In that context, the point scoring which took place this summer wasn’t a surprise.
Despite the huge change in modern hurling, with sweeper systems, layered defences, increased physicality, and the greater overall focus on defence, the standard of shooting reached a new level in 2017; more points (white flags) per game were registered in that 2017 championship than any other in history.
It was the first championship in which more than 1,000 points were scored.
In total, there were 1,122 points registered.
And yet that standard went through the roof in 2018; the points tally finished at 1,281, 159 more white flags than 2017. It’s no surprise that the numbers have kept climbing.
Prior to 2014, there were only eight occasions when a team had hit 30 points (white flags) or more in a championship game.
And only two of those games involved two top-nine teams.
Yet in one weekend in late July, four sides (albeit after extra-time) managed to surpass that 30-point barrier.
Prior to 2016, 32 points had been the most white- flags a team had raised in a 70-minute championship game (Kilkenny put 32 points on Galway in the 1974 All-Ireland semi-final in an 80-minute game).
Galway exceeded that total with 33 points against Offaly in the 2017 Leinster semi-final but that record only lasted two weeks when Waterford hit 35 points against Offaly in Tullamore in the qualifiers.
The comparisons within a decade have been startling.
In the 2007 championship, only five games contained 40 points (white flags) or more.
During the 2017 championship, there were 15 matches in which 40 points or more were scored. Yet in the 2018 championship, 19 of the 30 games produced 40 points (white flags) or more.
Although Galway and Limerick registered a combined 36 wides in the All-Ireland final, one of the standout features of the four teams which reached the semi-finals – Limerick, Galway, Cork and Clare – was their focus on supplying their inside forward line with quality ball.
That was one of the reasons for so many spectacular scores, and such high scoring numbers; of the 214 shots taken in those two games on that late July weekend, only 16 (which includes frees) were launched from beyond the 65-metre line.

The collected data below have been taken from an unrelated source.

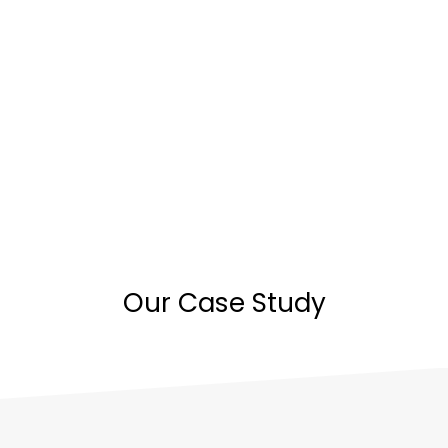
Our Case Study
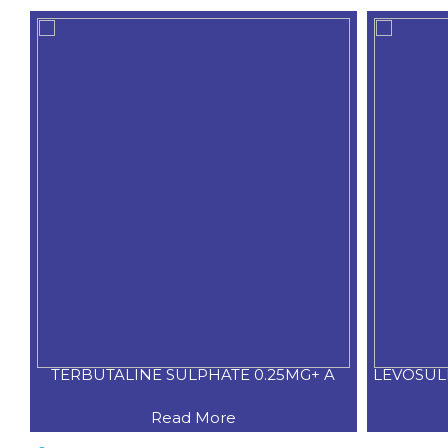
TERBUTALINE SULPHATE 0.25MG+ A
LEVOSUL
Read More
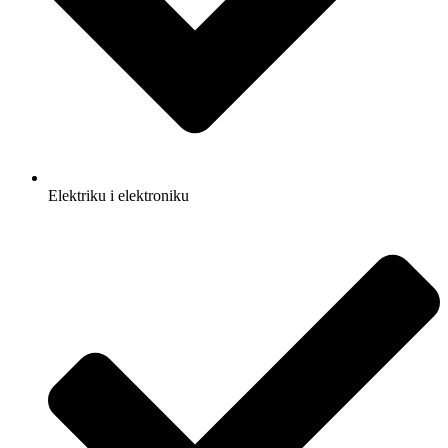
Elektriku i elektroniku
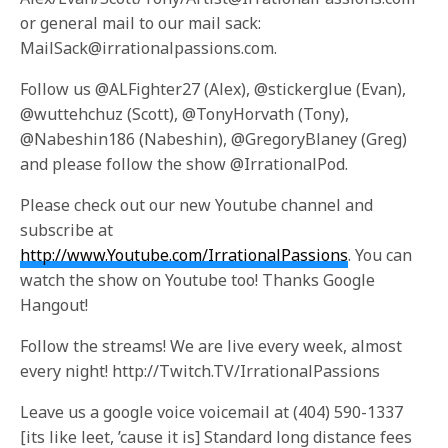
or general mail to our mail sack:
MailSack@irrationalpassions.com.
Follow us @ALFighter27 (Alex), @stickerglue (Evan),
@wuttehchuz (Scott), @TonyHorvath (Tony),
@Nabeshin186 (Nabeshin), @GregoryBlaney (Greg)
and please follow the show @IrrationalPod.
Please check out our new Youtube channel and
subscribe at
http://www.Youtube.com/IrrationalPassions
. You can
watch the show on Youtube too! Thanks Google
Hangout!
Follow the streams! We are live every week, almost
every night! http://Twitch.TV/IrrationalPassions
Leave us a google voice voicemail at (404) 590-1337
[its like leet, ’cause it is] Standard long distance fees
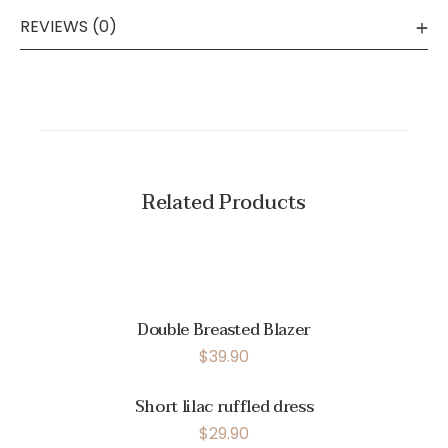
REVIEWS (0)
Related Products
Double Breasted Blazer
$
39.90
Short lilac ruffled dress
$
29.90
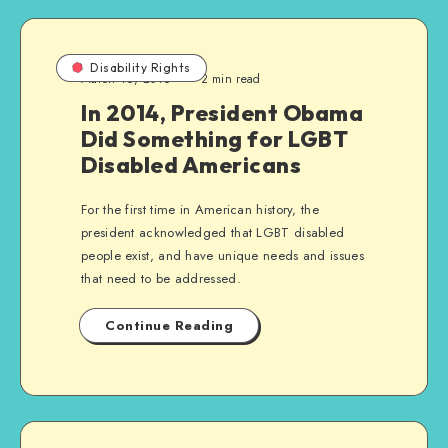
Disability Rights
March 16, 2016
2 min read
In 2014, President Obama
Did Something for LGBT
Disabled Americans
For the first time in American history, the
president acknowledged that LGBT disabled
people exist, and have unique needs and issues
that need to be addressed.
Continue Reading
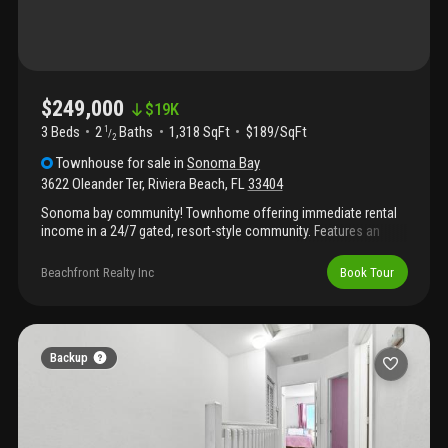
$249,000
$
19K
3 Beds
2
Baths
1,318 SqFt
$189/SqFt
1
/
2
Townhouse
for sale
in
Sonoma Bay
3622 Oleander Ter
,
Riviera Beach
,
FL
33404
Sonoma bay community! Townhome offering immediate rental
income in a 24/7 gated, resort-style community. Features an
open layout, tile flooring, kitchen with island, and in-unit
washer/dryer. Community amenities include lake views, fitness
Beachfront Realty Inc
Book Tour
center, resort-style pool, tennis court, and playground.
Convenient riviera beach location near shopping, dining, and
major highways. Showings by appointment only. Tenant
occupied- lease expires 08/24/2026 paying $1, 900
Backup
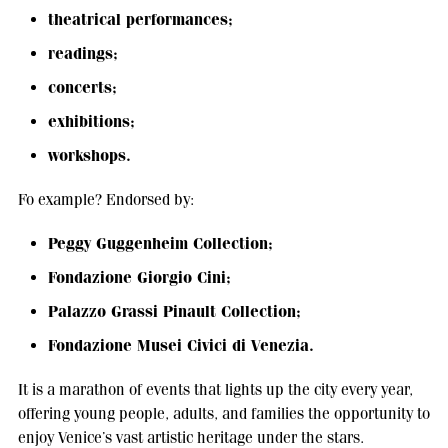
theatrical performances;
readings;
concerts;
exhibitions;
workshops.
Fo example? Endorsed by:
Peggy Guggenheim Collection;
Fondazione Giorgio Cini;
Palazzo Grassi Pinault Collection;
Fondazione Musei Civici di Venezia.
It is a marathon of events that lights up the city every year,
offering young people, adults, and families the opportunity to
enjoy Venice’s vast artistic heritage under the stars.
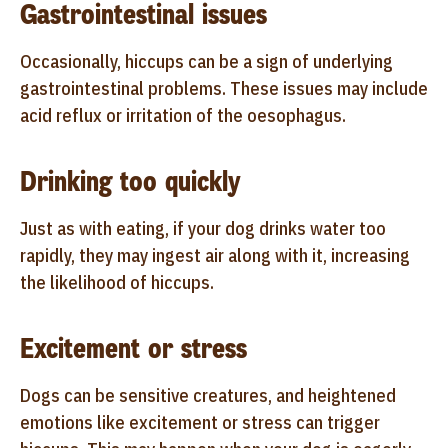
Gastrointestinal issues
Occasionally, hiccups can be a sign of underlying
gastrointestinal problems. These issues may include
acid reflux or irritation of the oesophagus.
Drinking too quickly
Just as with eating, if your dog drinks water too
rapidly, they may ingest air along with it, increasing
the likelihood of hiccups.
Excitement or stress
Dogs can be sensitive creatures, and heightened
emotions like excitement or stress can trigger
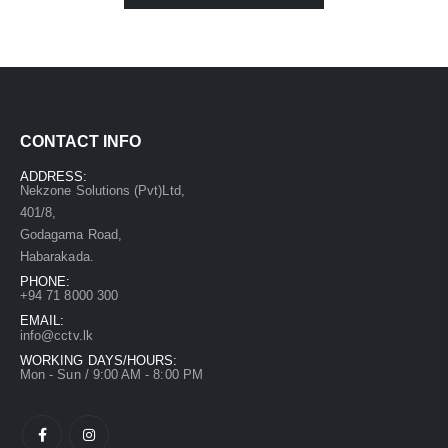
CONTACT INFO
ADDRESS:
Nekzone Solutions (Pvt)Ltd,
401/8,
Godagama Road,
Habarakada.
PHONE:
+94 71 8000 300
EMAIL:
info@cctv.lk
WORKING DAYS/HOURS:
Mon - Sun / 9:00 AM - 8:00 PM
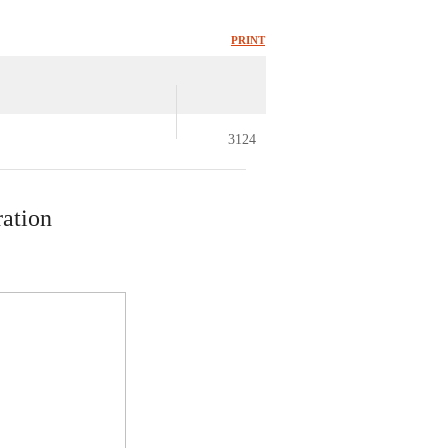
PRINT
3124
ration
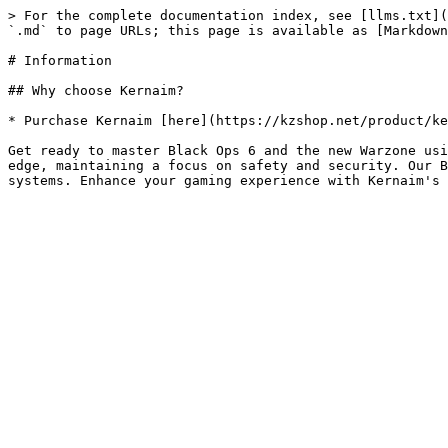
> For the complete documentation index, see [llms.txt](
`.md` to page URLs; this page is available as [Markdown
# Information

## Why choose Kernaim?

* Purchase Kernaim [here](https://kzshop.net/product/ke
Get ready to master Black Ops 6 and the new Warzone usi
edge, maintaining a focus on safety and security. Our B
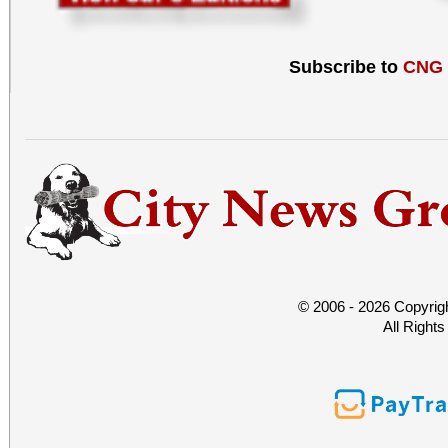
Subscribe to
CNG
© 2006 - 2026 Copyrig
All Right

The most impressive aspect of Limerick’s superb performance against Cork was their composure, and adherence to their gameplan, when they trailed by six points with eight minutes of normal time remaining.
They had a grip on possession in that period but the easy option would have been to start taking Hail-Mary shots for points, or bomb balls into the square in the hope of bagging a goal.
Limerick didn’t. Of their last seven scores in normal time, four were sourced from inside, or just marginally outside, the 20-metre line. Peter Casey was fouled in the central channel beyond the 45-metre line while Aaron Gillane and Shane Dowling’s points from play were from just outside the D.

Cork will have closely studied how they allowed that to happen but it was still a supreme example of good forward coaching, patience and composure under extreme pressure. The harshest critics would say that the game was too open but it was still an exhibition of brilliant point-taking from Limerick and Cork.
Galway proved that teams don’t always need goals to win games; they won an All-Ireland without scoring a goal in four of five games in 2017. Limerick scored three goals in the All-Ireland final but they reached the decider despite failing to score a goal in three games along the way.
The ratio of goals per game in the championship was 2.91, which was almost identical to last year’s numbers when the average was 2.86 goals per game.
On the otherhand, have the figures changed that much either?
The average in 2007 was 3.1. In 1997, that figure was 3.4. Yet while goalscoring has more or less remained the same, point-scoring has kept steadily increasing.
And in the 2018 championship, it went through the roof.